Randomness Is Needed to Escape Local Maximums
In order to escape local maximums, we need to introduce randomness. Drop yourself in random places and start hill climbing. After many attempts, choose the highest hill. This increases your chances of finding the biggest hill as you have a broader and clearer picture of the actual terrain. This is analogous to using chaos to escape complacent order, allowing you to grow and progress, and is another level of iteration.
Start with lots of randomness and reduce the amount of randomness over time. Hills with similar heights tend to be grouped close together (although you should start with more randomness as bigger hills can also be far from each other). Focus more randomness in these directions as you start to reduce randomness. This allows you to build on things conservatively as you narrow down on the global maximum, since experience gained from climbing these hills will be related.
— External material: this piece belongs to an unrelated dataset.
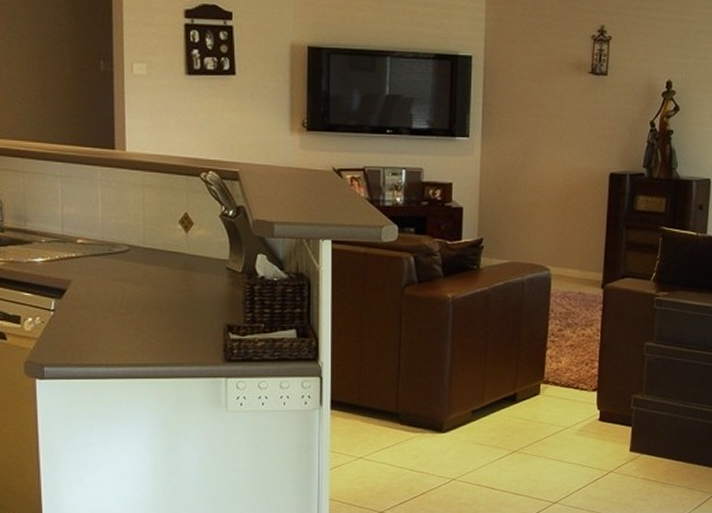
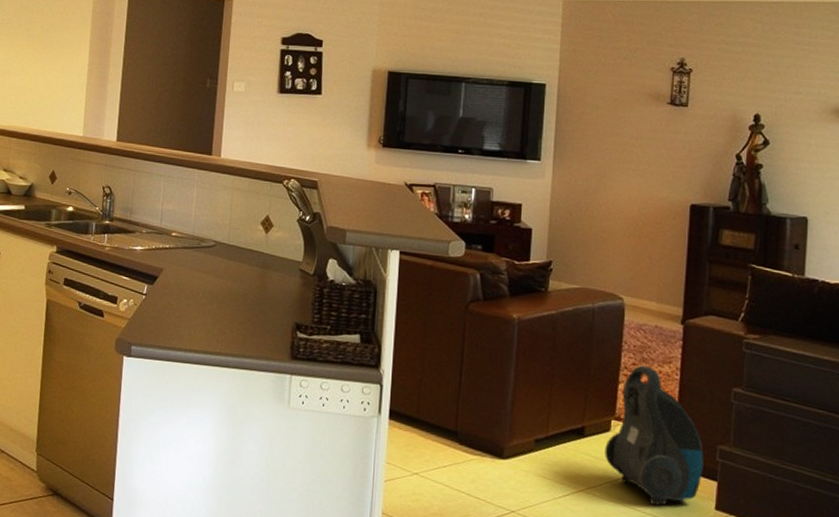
vacuum cleaner: none [535,330,620,455] -> present [605,365,704,506]

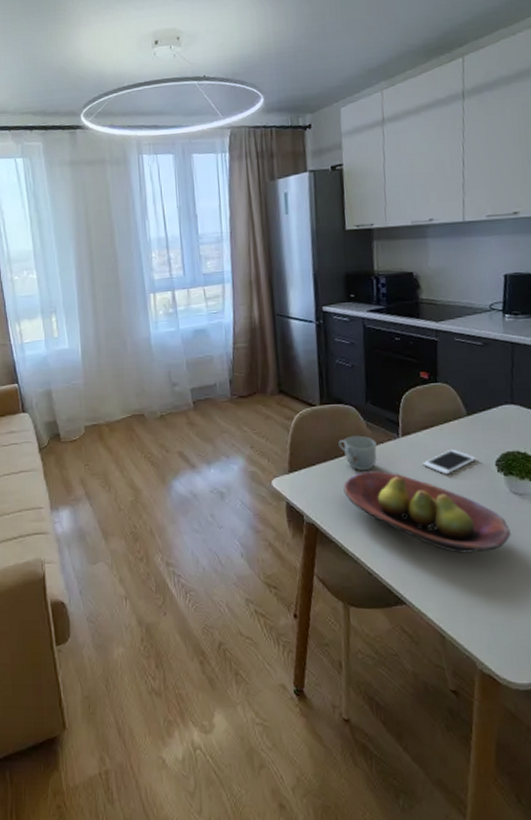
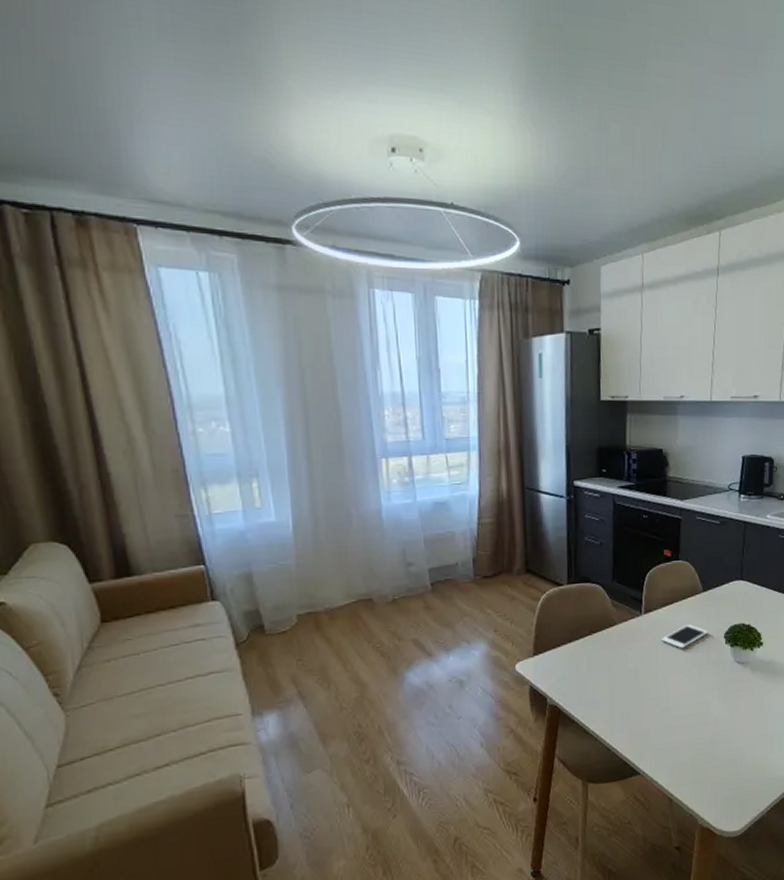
mug: present [338,435,377,471] -> none [584,614,621,650]
fruit bowl: present [343,471,511,553] -> none [587,648,733,722]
For example, when choosing a career early on, we are inevitably put at the base of a hill that might have been chosen by our parents or ourselves. However, we don't know everything about the future, or even about ourselves. This might not be the best hill. We need randomness to survey the terrain and find the best hill that we might not even be aware of. Once we have a general sense of the direction of the best hill, we can start biasing our attempts in that direction as we reduce randomness and narrow down our field (i.e., focusing on science, and then narrowing down to a specific field and subfield).
Another example are random mutations that lead to new pathways for species to evolve down that are better suited for the environment.